BEGIN

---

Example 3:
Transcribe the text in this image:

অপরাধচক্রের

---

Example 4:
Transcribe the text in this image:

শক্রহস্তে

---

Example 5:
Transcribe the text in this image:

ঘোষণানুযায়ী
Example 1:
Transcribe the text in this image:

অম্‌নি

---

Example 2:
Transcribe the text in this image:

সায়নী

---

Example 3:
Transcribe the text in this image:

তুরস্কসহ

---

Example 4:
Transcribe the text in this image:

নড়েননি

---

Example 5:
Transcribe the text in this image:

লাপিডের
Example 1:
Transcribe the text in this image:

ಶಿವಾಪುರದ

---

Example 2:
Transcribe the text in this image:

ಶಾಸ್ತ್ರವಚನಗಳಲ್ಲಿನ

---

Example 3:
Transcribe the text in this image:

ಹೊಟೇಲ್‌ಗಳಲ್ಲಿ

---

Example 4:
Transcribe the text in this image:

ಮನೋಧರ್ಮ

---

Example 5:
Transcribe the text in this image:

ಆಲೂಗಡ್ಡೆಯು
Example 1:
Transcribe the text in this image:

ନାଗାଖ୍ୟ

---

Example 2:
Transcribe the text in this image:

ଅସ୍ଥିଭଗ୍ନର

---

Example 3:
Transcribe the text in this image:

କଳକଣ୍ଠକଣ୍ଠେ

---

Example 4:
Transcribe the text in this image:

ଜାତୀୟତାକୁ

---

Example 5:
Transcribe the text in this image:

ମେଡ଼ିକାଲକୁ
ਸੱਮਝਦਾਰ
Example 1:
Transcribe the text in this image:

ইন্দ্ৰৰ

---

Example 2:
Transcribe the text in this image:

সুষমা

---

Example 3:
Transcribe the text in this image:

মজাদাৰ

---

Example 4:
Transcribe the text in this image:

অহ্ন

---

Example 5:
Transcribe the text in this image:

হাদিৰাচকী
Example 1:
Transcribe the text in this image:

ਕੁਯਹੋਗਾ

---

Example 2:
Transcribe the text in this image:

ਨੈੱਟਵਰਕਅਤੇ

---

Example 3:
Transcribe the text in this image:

END

> **What you are asked to do**
Each record should be given again exactly as it reads.

> **Your response**
---

Example 3:
Transcribe the text in this image:

অপরাধচক্রের

---

Example 4:
Transcribe the text in this image:

শক্রহস্তে

---

Example 5:
Transcribe the text in this image:

ঘোষণানুযায়ী
Example 1:
Transcribe the text in this image:

অম্‌নি

---

Example 2:
Transcribe the text in this image:

সায়নী

---

Example 3:
Transcribe the text in this image:

তুরস্কসহ

---

Example 4:
Transcribe the text in this image:

নড়েননি

---

Example 5:
Transcribe the text in this image:

লাপিডের
Example 1:
Transcribe the text in this image:

ಶಿವಾಪುರದ

---

Example 2:
Transcribe the text in this image:

ಶಾಸ್ತ್ರವಚನಗಳಲ್ಲಿನ

---

Example 3:
Transcribe the text in this image:

ಹೊಟೇಲ್‌ಗಳಲ್ಲಿ

---

Example 4:
Transcribe the text in this image:

ಮನೋಧರ್ಮ

---

Example 5:
Transcribe the text in this image:

ಆಲೂಗಡ್ಡೆಯು
Example 1:
Transcribe the text in this image:

ନାଗାଖ୍ୟ

---

Example 2:
Transcribe the text in this image:

ଅସ୍ଥିଭଗ୍ନର

---

Example 3:
Transcribe the text in this image:

କଳକଣ୍ଠକଣ୍ଠେ

---

Example 4:
Transcribe the text in this image:

ଜାତୀୟତାକୁ

---

Example 5:
Transcribe the text in this image:

ମେଡ଼ିକାଲକୁ
ਸੱਮਝਦਾਰ
Example 1:
Transcribe the text in this image:

ইন্দ্ৰৰ

---

Example 2:
Transcribe the text in this image:

সুষমা

---

Example 3:
Transcribe the text in this image:

মজাদাৰ

---

Example 4:
Transcribe the text in this image:

অহ্ন

---

Example 5:
Transcribe the text in this image:

হাদিৰাচকী
Example 1:
Transcribe the text in this image:

ਕੁਯਹੋਗਾ

---

Example 2:
Transcribe the text in this image:

ਨੈੱਟਵਰਕਅਤੇ

---

Example 3:
Transcribe the text in this image:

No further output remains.